Copy each line below as written, but skip the pictures.

Records from a data source:

________________________

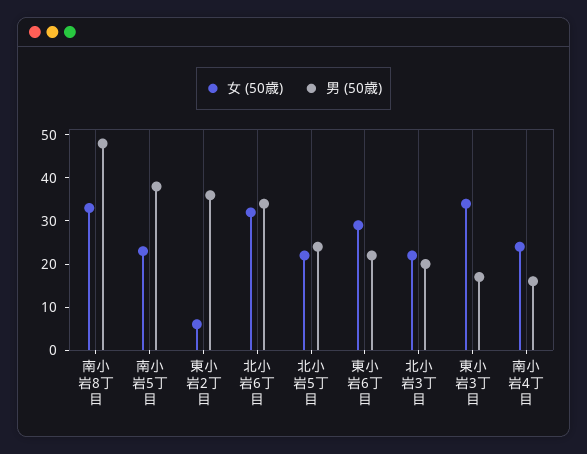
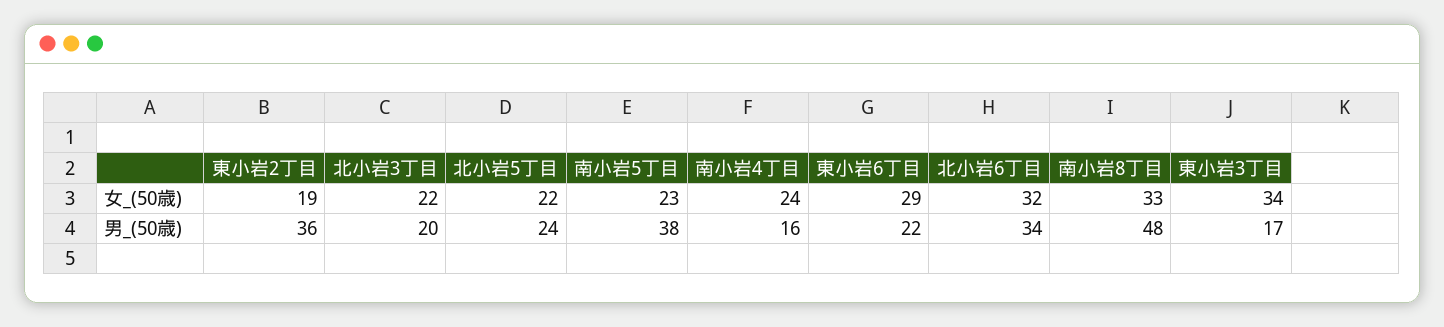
  {
    "女 (50歳)": {
      "南小岩8丁目": 33,
      "南小岩5丁目": 23,
-     "東小岩2丁目": 5,
+     "東小岩2丁目": 19,
      "北小岩6丁目": 32,
      "北小岩5丁目": 22,
      "東小岩6丁目": 29,
      "北小岩3丁目": 22,
      "東小岩3丁目": 34,
      "南小岩4丁目": 24
    },
    "男 (50歳)": {
      "南小岩8丁目": 48,
      "南小岩5丁目": 38,
      "東小岩2丁目": 36,
      "北小岩6丁目": 34,
      "北小岩5丁目": 24,
      "東小岩6丁目": 22,
      "北小岩3丁目": 20,
      "東小岩3丁目": 17,
      "南小岩4丁目": 16
    }
  }

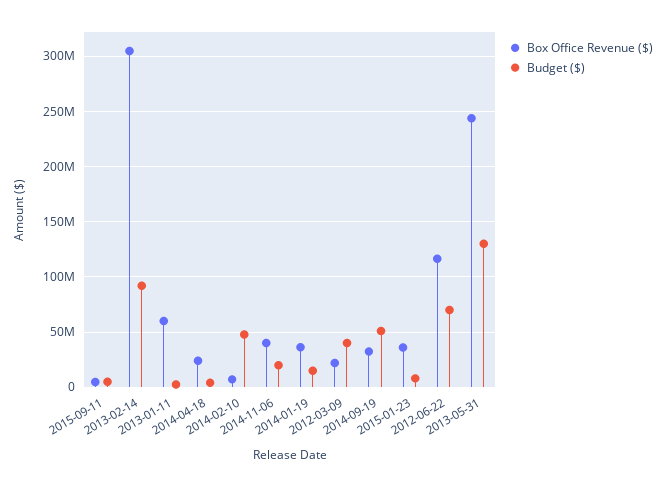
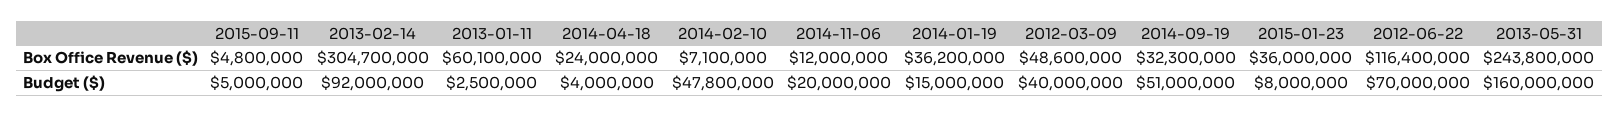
  {
    "Box Office Revenue ($)": {
      "2015-09-11": 4800000,
      "2013-02-14": 304700000,
      "2013-01-11": 60100000,
      "2014-04-18": 24000000,
      "2014-02-10": 7100000,
-     "2014-11-06": 40000000,
+     "2014-11-06": 12000000,
      "2014-01-19": 36200000,
-     "2012-03-09": 20000000,
+     "2012-03-09": 48600000,
      "2014-09-19": 32300000,
      "2015-01-23": 36000000,
      "2012-06-22": 116400000,
      "2013-05-31": 243800000
    },
    "Budget ($)": {
      "2015-09-11": 5000000,
      "2013-02-14": 92000000,
      "2013-01-11": 2500000,
      "2014-04-18": 4000000,
      "2014-02-10": 47800000,
      "2014-11-06": 20000000,
      "2014-01-19": 15000000,
      "2012-03-09": 40000000,
      "2014-09-19": 51000000,
      "2015-01-23": 8000000,
      "2012-06-22": 70000000,
-     "2013-05-31": 130000000
+     "2013-05-31": 160000000
    }
  }

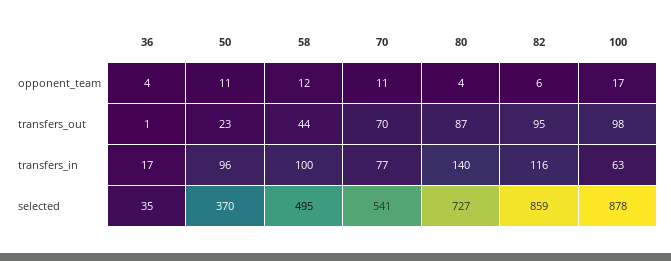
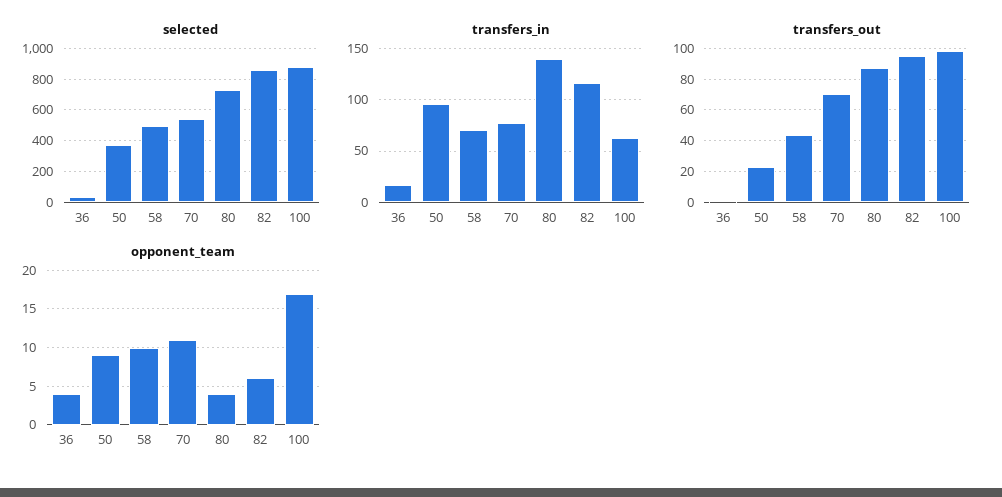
  {
    "opponent_team": {
      "36": 4,
-     "50": 11,
+     "50": 9,
-     "58": 12,
+     "58": 10,
      "70": 11,
      "80": 4,
      "82": 6,
      "100": 17
    },
    "transfers_out": {
      "36": 1,
      "50": 23,
      "58": 44,
      "70": 70,
      "80": 87,
      "82": 95,
      "100": 98
    },
    "transfers_in": {
      "36": 17,
      "50": 96,
-     "58": 100,
+     "58": 70,
      "70": 77,
      "80": 140,
      "82": 116,
      "100": 63
    },
    "selected": {
      "36": 35,
      "50": 370,
      "58": 495,
      "70": 541,
      "80": 727,
      "82": 859,
      "100": 878
    }
  }

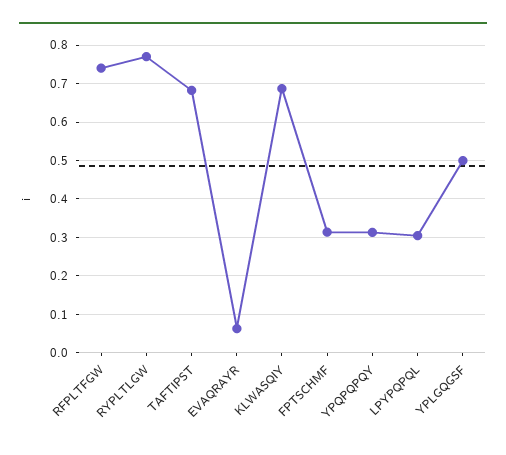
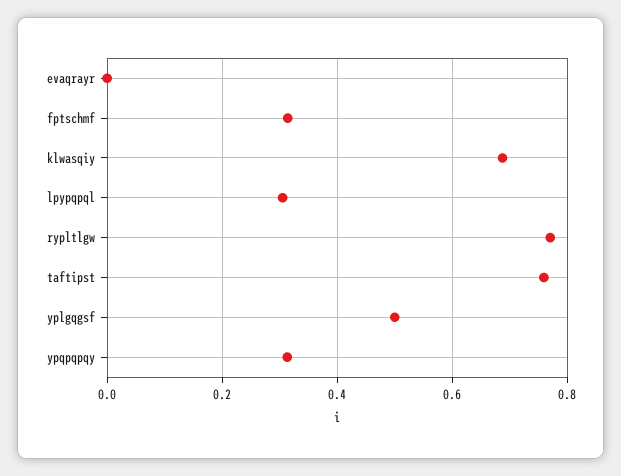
  {
-   "RFPLTFGW": 0.74,
    "RYPLTLGW": 0.78,
-   "TAFTIPST": 0.68,
+   "TAFTIPST": 0.76,
-   "EVAQRAYR": 0.06,
+   "EVAQRAYR": 0,
    "KLWASQIY": 0.68,
    "FPTSCHMF": 0.32,
    "YPQPQPQY": 0.32,
    "LPYPQPQL": 0.3,
    "YPLGQGSF": 0.5
  }

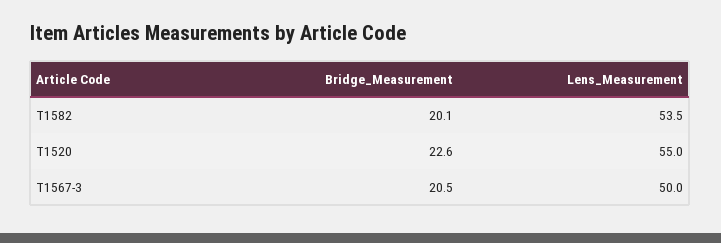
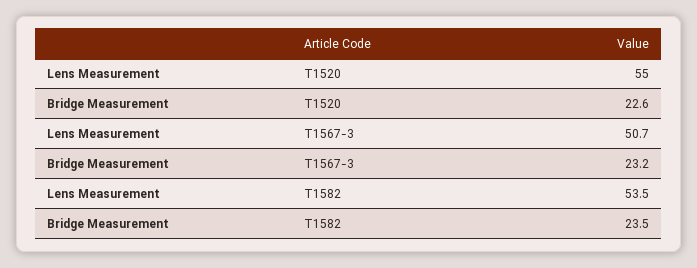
  {
    "Bridge_Measurement": {
-     "T1582": 20.1,
+     "T1582": 23.5,
      "T1520": 22.6,
-     "T1567-3": 20.5
+     "T1567-3": 23.2
    },
    "Lens_Measurement": {
      "T1582": 53.5,
      "T1520": 55,
-     "T1567-3": 50
+     "T1567-3": 50.7
    }
  }

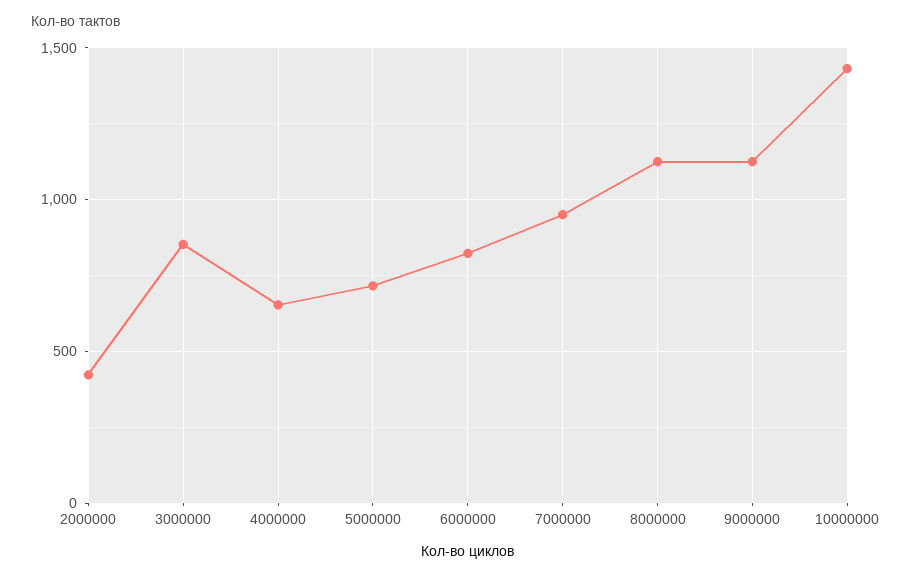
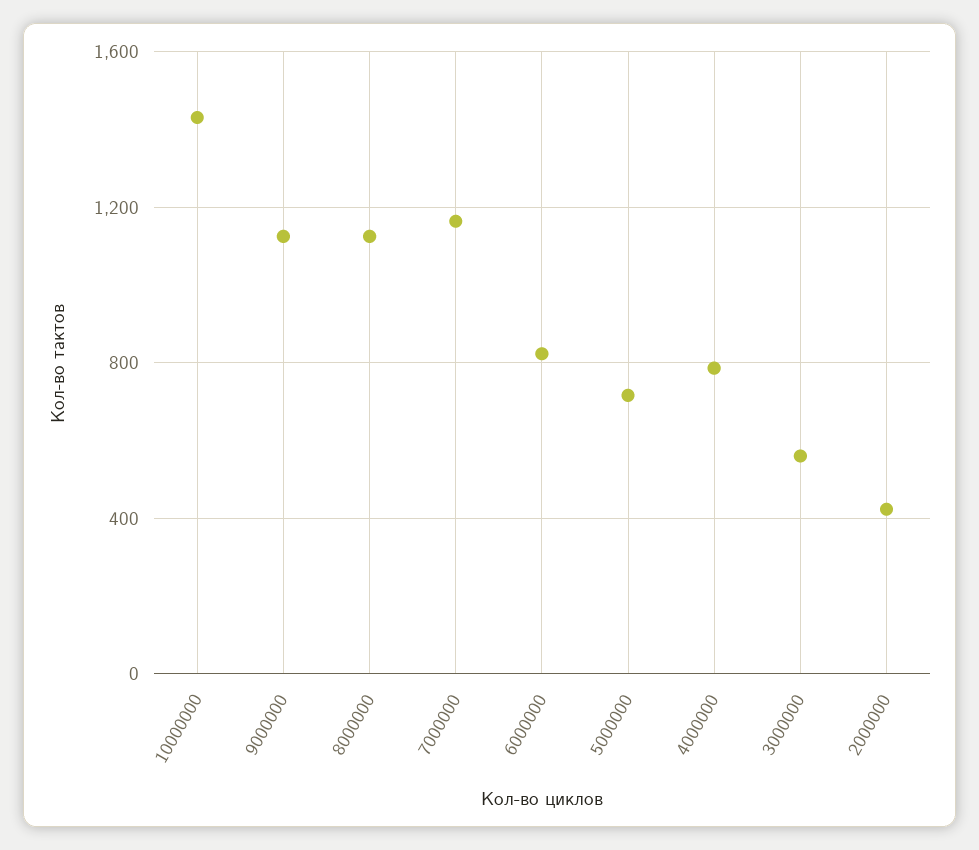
  {
    "2000000": 400,
-   "3000000": 850,
+   "3000000": 550,
-   "4000000": 650,
+   "4000000": 800,
    "5000000": 700,
    "6000000": 800,
-   "7000000": 950,
+   "7000000": 1150,
    "8000000": 1150,
    "9000000": 1150,
    "10000000": 1450
  }

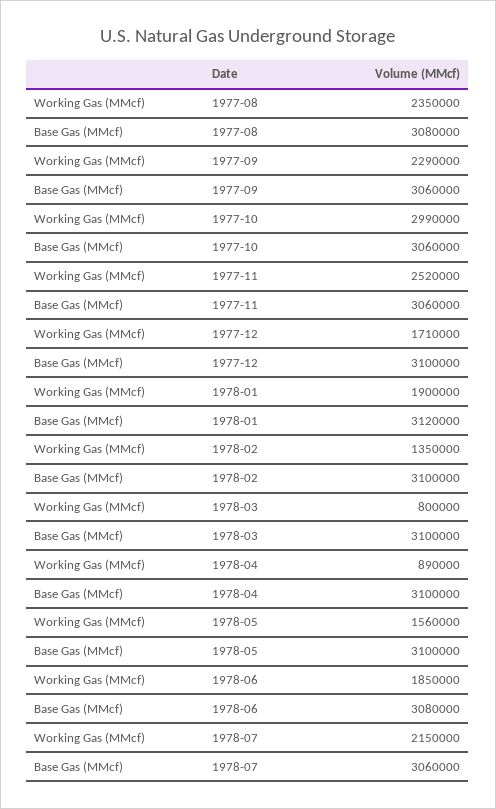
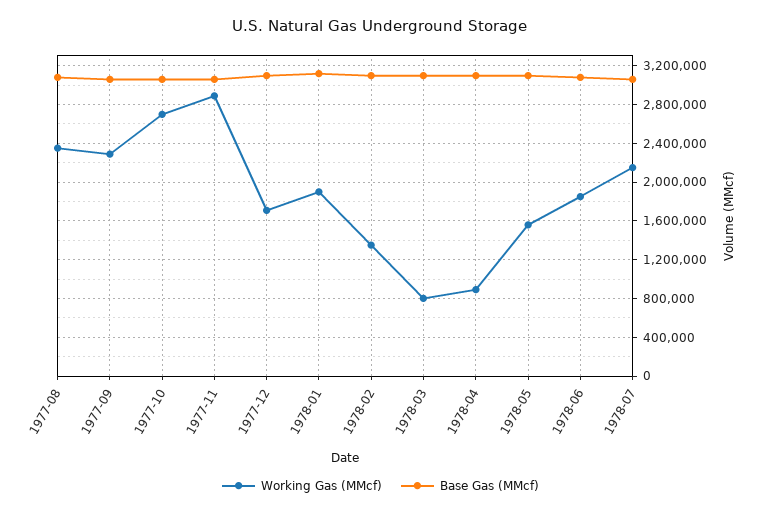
  {
    "Working Gas (MMcf)": {
      "1977-08": 2350000,
      "1977-09": 2290000,
-     "1977-10": 2990000,
+     "1977-10": 2700000,
-     "1977-11": 2520000,
+     "1977-11": 2900000,
      "1977-12": 1710000,
      "1978-01": 1900000,
      "1978-02": 1350000,
      "1978-03": 800000,
      "1978-04": 890000,
      "1978-05": 1560000,
      "1978-06": 1850000,
      "1978-07": 2150000
    },
    "Base Gas (MMcf)": {
      "1977-08": 3080000,
      "1977-09": 3060000,
      "1977-10": 3060000,
      "1977-11": 3060000,
      "1977-12": 3100000,
      "1978-01": 3120000,
      "1978-02": 3100000,
      "1978-03": 3100000,
      "1978-04": 3100000,
      "1978-05": 3100000,
      "1978-06": 3080000,
      "1978-07": 3060000
    }
  }

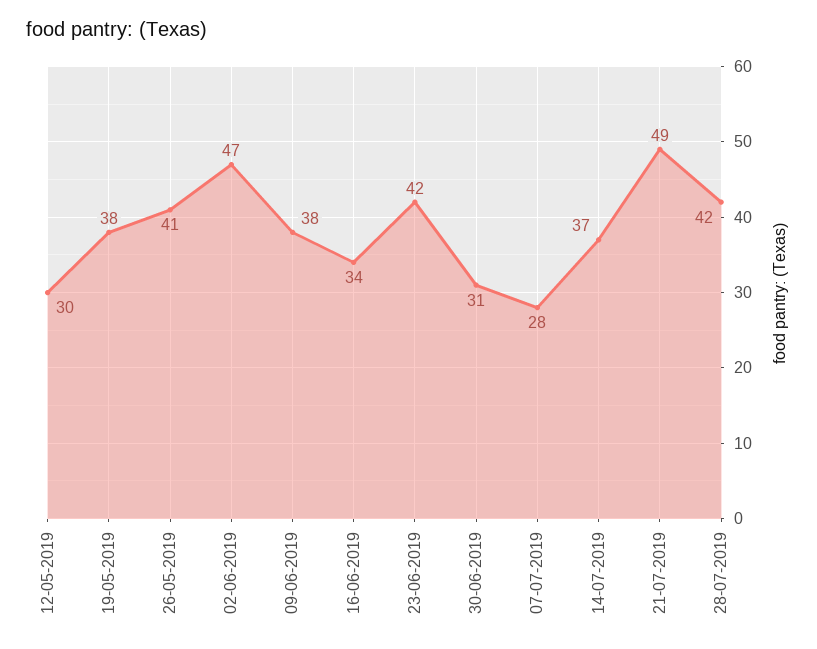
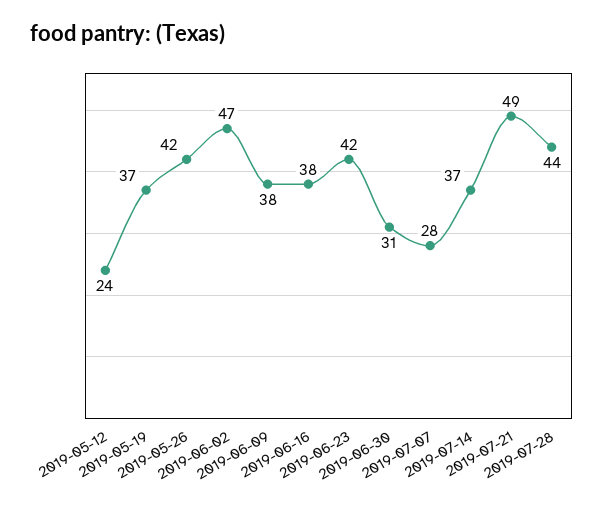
  {
-   "12-05-2019": 30,
+   "12-05-2019": 24,
-   "19-05-2019": 38,
+   "19-05-2019": 37,
-   "26-05-2019": 41,
+   "26-05-2019": 42,
    "02-06-2019": 47,
    "09-06-2019": 38,
-   "16-06-2019": 34,
+   "16-06-2019": 38,
    "23-06-2019": 42,
    "30-06-2019": 31,
    "07-07-2019": 28,
    "14-07-2019": 37,
    "21-07-2019": 49,
-   "28-07-2019": 42
+   "28-07-2019": 44
  }

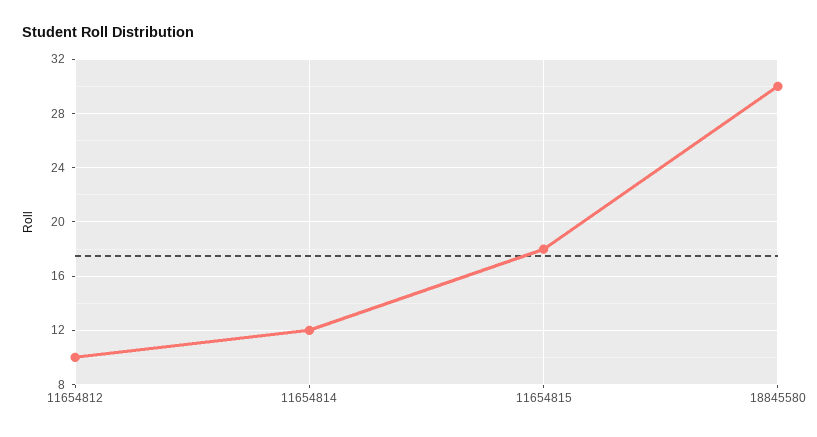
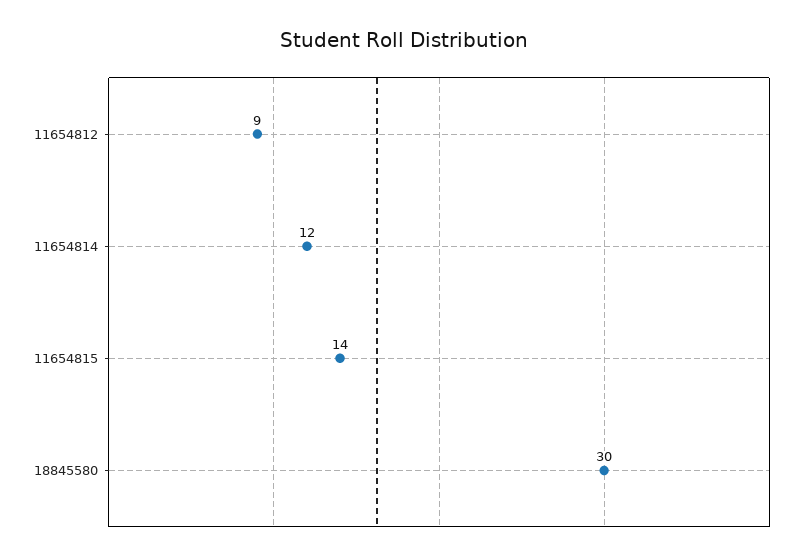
  {
-   "11654812": 10,
+   "11654812": 9,
    "11654814": 12,
-   "11654815": 18,
+   "11654815": 14,
    "18845580": 30
  }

________________________

■ SOLVED PROBLEM:
  {
    "女 (50歳)": {
      "南小岩8丁目": 33,
      "南小岩5丁目": 23,
-     "東小岩2丁目": 5,
+     "東小岩2丁目": 19,
      "北小岩6丁目": 32,
      "北小岩5丁目": 22,
      "東小岩6丁目": 29,
      "北小岩3丁目": 22,
      "東小岩3丁目": 34,
      "南小岩4丁目": 24
    },
    "男 (50歳)": {
      "南小岩8丁目": 48,
      "南小岩5丁目": 38,
      "東小岩2丁目": 36,
      "北小岩6丁目": 34,
      "北小岩5丁目": 24,
      "東小岩6丁目": 22,
      "北小岩3丁目": 20,
      "東小岩3丁目": 17,
      "南小岩4丁目": 16
    }
  }

  {
    "Box Office Revenue ($)": {
      "2015-09-11": 4800000,
      "2013-02-14": 304700000,
      "2013-01-11": 60100000,
      "2014-04-18": 24000000,
      "2014-02-10": 7100000,
-     "2014-11-06": 40000000,
+     "2014-11-06": 12000000,
      "2014-01-19": 36200000,
-     "2012-03-09": 20000000,
+     "2012-03-09": 48600000,
      "2014-09-19": 32300000,
      "2015-01-23": 36000000,
      "2012-06-22": 116400000,
      "2013-05-31": 243800000
    },
    "Budget ($)": {
      "2015-09-11": 5000000,
      "2013-02-14": 92000000,
      "2013-01-11": 2500000,
      "2014-04-18": 4000000,
      "2014-02-10": 47800000,
      "2014-11-06": 20000000,
      "2014-01-19": 15000000,
      "2012-03-09": 40000000,
      "2014-09-19": 51000000,
      "2015-01-23": 8000000,
      "2012-06-22": 70000000,
-     "2013-05-31": 130000000
+     "2013-05-31": 160000000
    }
  }

  {
    "opponent_team": {
      "36": 4,
-     "50": 11,
+     "50": 9,
-     "58": 12,
+     "58": 10,
      "70": 11,
      "80": 4,
      "82": 6,
      "100": 17
    },
    "transfers_out": {
      "36": 1,
      "50": 23,
      "58": 44,
      "70": 70,
      "80": 87,
      "82": 95,
      "100": 98
    },
    "transfers_in": {
      "36": 17,
      "50": 96,
-     "58": 100,
+     "58": 70,
      "70": 77,
      "80": 140,
      "82": 116,
      "100": 63
    },
    "selected": {
      "36": 35,
      "50": 370,
      "58": 495,
      "70": 541,
      "80": 727,
      "82": 859,
      "100": 878
    }
  }

  {
-   "RFPLTFGW": 0.74,
    "RYPLTLGW": 0.78,
-   "TAFTIPST": 0.68,
+   "TAFTIPST": 0.76,
-   "EVAQRAYR": 0.06,
+   "EVAQRAYR": 0,
    "KLWASQIY": 0.68,
    "FPTSCHMF": 0.32,
    "YPQPQPQY": 0.32,
    "LPYPQPQL": 0.3,
    "YPLGQGSF": 0.5
  }

  {
    "Bridge_Measurement": {
-     "T1582": 20.1,
+     "T1582": 23.5,
      "T1520": 22.6,
-     "T1567-3": 20.5
+     "T1567-3": 23.2
    },
    "Lens_Measurement": {
      "T1582": 53.5,
      "T1520": 55,
-     "T1567-3": 50
+     "T1567-3": 50.7
    }
  }

  {
    "2000000": 400,
-   "3000000": 850,
+   "3000000": 550,
-   "4000000": 650,
+   "4000000": 800,
    "5000000": 700,
    "6000000": 800,
-   "7000000": 950,
+   "7000000": 1150,
    "8000000": 1150,
    "9000000": 1150,
    "10000000": 1450
  }

  {
    "Working Gas (MMcf)": {
      "1977-08": 2350000,
      "1977-09": 2290000,
-     "1977-10": 2990000,
+     "1977-10": 2700000,
-     "1977-11": 2520000,
+     "1977-11": 2900000,
      "1977-12": 1710000,
      "1978-01": 1900000,
      "1978-02": 1350000,
      "1978-03": 800000,
      "1978-04": 890000,
      "1978-05": 1560000,
      "1978-06": 1850000,
      "1978-07": 2150000
    },
    "Base Gas (MMcf)": {
      "1977-08": 3080000,
      "1977-09": 3060000,
      "1977-10": 3060000,
      "1977-11": 3060000,
      "1977-12": 3100000,
      "1978-01": 3120000,
      "1978-02": 3100000,
      "1978-03": 3100000,
      "1978-04": 3100000,
      "1978-05": 3100000,
      "1978-06": 3080000,
      "1978-07": 3060000
    }
  }

  {
-   "12-05-2019": 30,
+   "12-05-2019": 24,
-   "19-05-2019": 38,
+   "19-05-2019": 37,
-   "26-05-2019": 41,
+   "26-05-2019": 42,
    "02-06-2019": 47,
    "09-06-2019": 38,
-   "16-06-2019": 34,
+   "16-06-2019": 38,
    "23-06-2019": 42,
    "30-06-2019": 31,
    "07-07-2019": 28,
    "14-07-2019": 37,
    "21-07-2019": 49,
-   "28-07-2019": 42
+   "28-07-2019": 44
  }

  {
-   "11654812": 10,
+   "11654812": 9,
    "11654814": 12,
-   "11654815": 18,
+   "11654815": 14,
    "18845580": 30
  }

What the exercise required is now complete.